On my way home I stopped in at least seven bars to sample their most potent stock until, for one reason or another, I was thrown out; each time I walked on down the street in search of my next port of call. I had never been a big drinker and by the end of the afternoon I was so drunk I couldn’t even remember where I lived. I recall that a couple of waiters from the Hostal Ambos Mundos in Plaza Real took me by the arms and dumped me on a bench opposite the fountain, where I fell into a deep, thick stupor.

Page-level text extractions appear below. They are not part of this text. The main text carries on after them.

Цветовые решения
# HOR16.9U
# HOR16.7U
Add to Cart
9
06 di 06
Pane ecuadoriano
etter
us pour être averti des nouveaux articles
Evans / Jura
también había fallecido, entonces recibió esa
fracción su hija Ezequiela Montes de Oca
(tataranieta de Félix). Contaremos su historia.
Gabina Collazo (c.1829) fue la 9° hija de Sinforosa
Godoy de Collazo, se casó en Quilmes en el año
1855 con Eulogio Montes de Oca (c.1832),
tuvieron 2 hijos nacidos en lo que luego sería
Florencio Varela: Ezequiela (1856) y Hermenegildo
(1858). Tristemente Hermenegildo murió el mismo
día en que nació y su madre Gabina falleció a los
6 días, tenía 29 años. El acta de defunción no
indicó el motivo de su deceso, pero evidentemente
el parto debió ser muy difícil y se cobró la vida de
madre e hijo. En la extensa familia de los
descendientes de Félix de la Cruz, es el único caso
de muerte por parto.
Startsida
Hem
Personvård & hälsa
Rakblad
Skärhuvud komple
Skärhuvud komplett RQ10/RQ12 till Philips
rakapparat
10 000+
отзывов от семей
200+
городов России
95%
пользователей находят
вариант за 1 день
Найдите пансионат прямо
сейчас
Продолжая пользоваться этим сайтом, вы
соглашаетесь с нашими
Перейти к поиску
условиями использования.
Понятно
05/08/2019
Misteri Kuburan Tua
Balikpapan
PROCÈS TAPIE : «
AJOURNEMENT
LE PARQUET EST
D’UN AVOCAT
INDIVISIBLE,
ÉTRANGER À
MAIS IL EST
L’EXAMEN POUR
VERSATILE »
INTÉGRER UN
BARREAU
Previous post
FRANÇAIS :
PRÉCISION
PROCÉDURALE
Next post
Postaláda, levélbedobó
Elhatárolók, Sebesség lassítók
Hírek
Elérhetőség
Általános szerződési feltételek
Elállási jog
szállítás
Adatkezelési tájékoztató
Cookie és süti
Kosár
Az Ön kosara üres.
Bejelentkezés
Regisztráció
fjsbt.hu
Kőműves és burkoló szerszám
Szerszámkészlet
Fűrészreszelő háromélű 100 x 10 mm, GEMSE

I dreamed that I was at Vidal’s funeral. A blood-filled sky glowered over the maze of crosses and angels surrounding the large mausoleum of the Vidal family in Montjuïc cemetery. A silent cortège of black-veiled figures encircled the amphitheater of darkened marble that formed the portico. Each carried a long white candle. The light from a hundred flames sculpted the contours of a great, grieving marble angel on a pedestal. At the angel’s feet was the open grave of my mentor and, inside it, a glass sarcophagus. Vidal’s body, dressed in white, lay under the glass, his eyes wide open. Black tears ran down his cheeks. The silhouette of his widow, Cristina, emerged from the cortège; she fell on her knees next to the body, drowning in grief. One by one, the members of the procession walked past the deceased and dropped black roses on his glass coffin, until it was completely covered and all one could see was his face. Two faceless gravediggers lowered the coffin into the grave, the base of which was flooded with a thick dark liquid. The sarcophagus floated on the sheet of blood, which slowly filtered through the cracks in the glass cover until little by little it filled the coffin, covering Vidal’s dead body. Before his face was completely submerged, my mentor moved his eyes and looked at me. A flock of black birds took to the air and I started to run, losing my way among the paths of the endless city of the dead. Only the sound of distant crying
enabled me to find the exit and to avoid the laments and pleadings of the dark, shadowy figures who waylaid me, begging me to take them with me, to rescue them from their eternal darkness.